Exactly as written, copy every line from the one containing "root of tail: (204, 235)" through the end of the records, with the pictures left out.

(Stored data entries)

=== Begin Enclosure ===

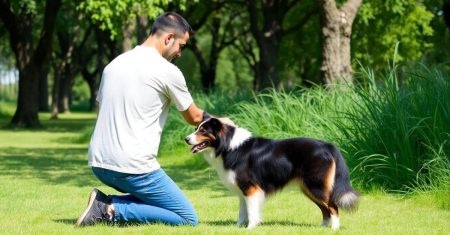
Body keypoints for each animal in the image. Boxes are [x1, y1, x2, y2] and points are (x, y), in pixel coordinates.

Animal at [184, 116, 358, 229]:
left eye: (203, 130)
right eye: (196, 129)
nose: (186, 139)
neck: (227, 146)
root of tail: (328, 146)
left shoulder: (250, 188)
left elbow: (251, 211)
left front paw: (250, 228)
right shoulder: (242, 191)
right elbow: (242, 212)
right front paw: (237, 228)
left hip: (316, 185)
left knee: (333, 206)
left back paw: (334, 229)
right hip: (309, 188)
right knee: (325, 209)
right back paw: (322, 228)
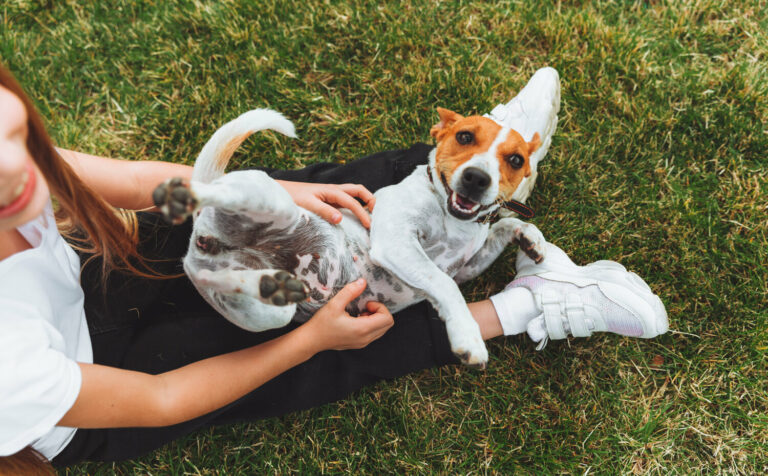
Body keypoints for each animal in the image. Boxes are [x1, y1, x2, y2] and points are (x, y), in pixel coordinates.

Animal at [153, 67, 560, 368]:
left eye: (515, 160)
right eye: (463, 136)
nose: (477, 178)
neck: (452, 218)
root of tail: (204, 235)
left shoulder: (466, 265)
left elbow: (507, 224)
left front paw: (532, 240)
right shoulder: (397, 243)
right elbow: (445, 287)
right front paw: (467, 336)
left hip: (263, 313)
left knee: (221, 280)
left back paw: (263, 282)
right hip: (270, 199)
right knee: (224, 195)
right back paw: (183, 194)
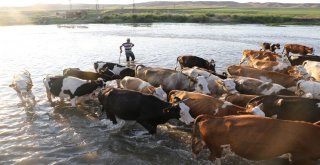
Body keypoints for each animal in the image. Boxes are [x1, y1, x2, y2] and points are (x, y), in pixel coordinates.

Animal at [191, 114, 320, 165]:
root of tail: (213, 118)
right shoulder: (300, 157)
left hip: (210, 143)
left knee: (197, 148)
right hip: (216, 146)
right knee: (213, 158)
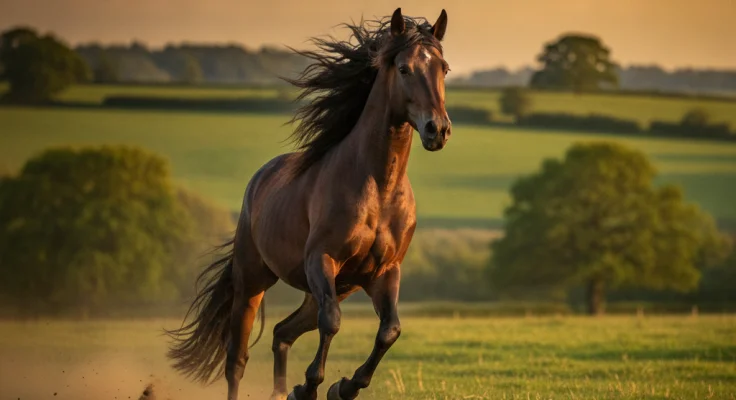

=== End Enclosure ===

### EXERCISE SOLUTION
root of tail: (204, 235)
left shoulder: (466, 265)
left elbow: (507, 224)
left front paw: (532, 240)
right shoulder: (397, 243)
right elbow: (445, 287)
right front paw: (467, 336)
left hip: (263, 313)
left knee: (221, 280)
left back paw: (263, 282)
right hip: (270, 199)
right knee: (224, 195)
right back paw: (183, 194)
Body keypoints for each animal in the image. Boxes are [x1, y1, x2, y2] and points are (x, y), in pixel coordinates.

Animal at [191, 114, 320, 165]:
root of tail: (213, 118)
right shoulder: (300, 157)
left hip: (210, 143)
left knee: (197, 148)
right hip: (216, 146)
right knee: (213, 158)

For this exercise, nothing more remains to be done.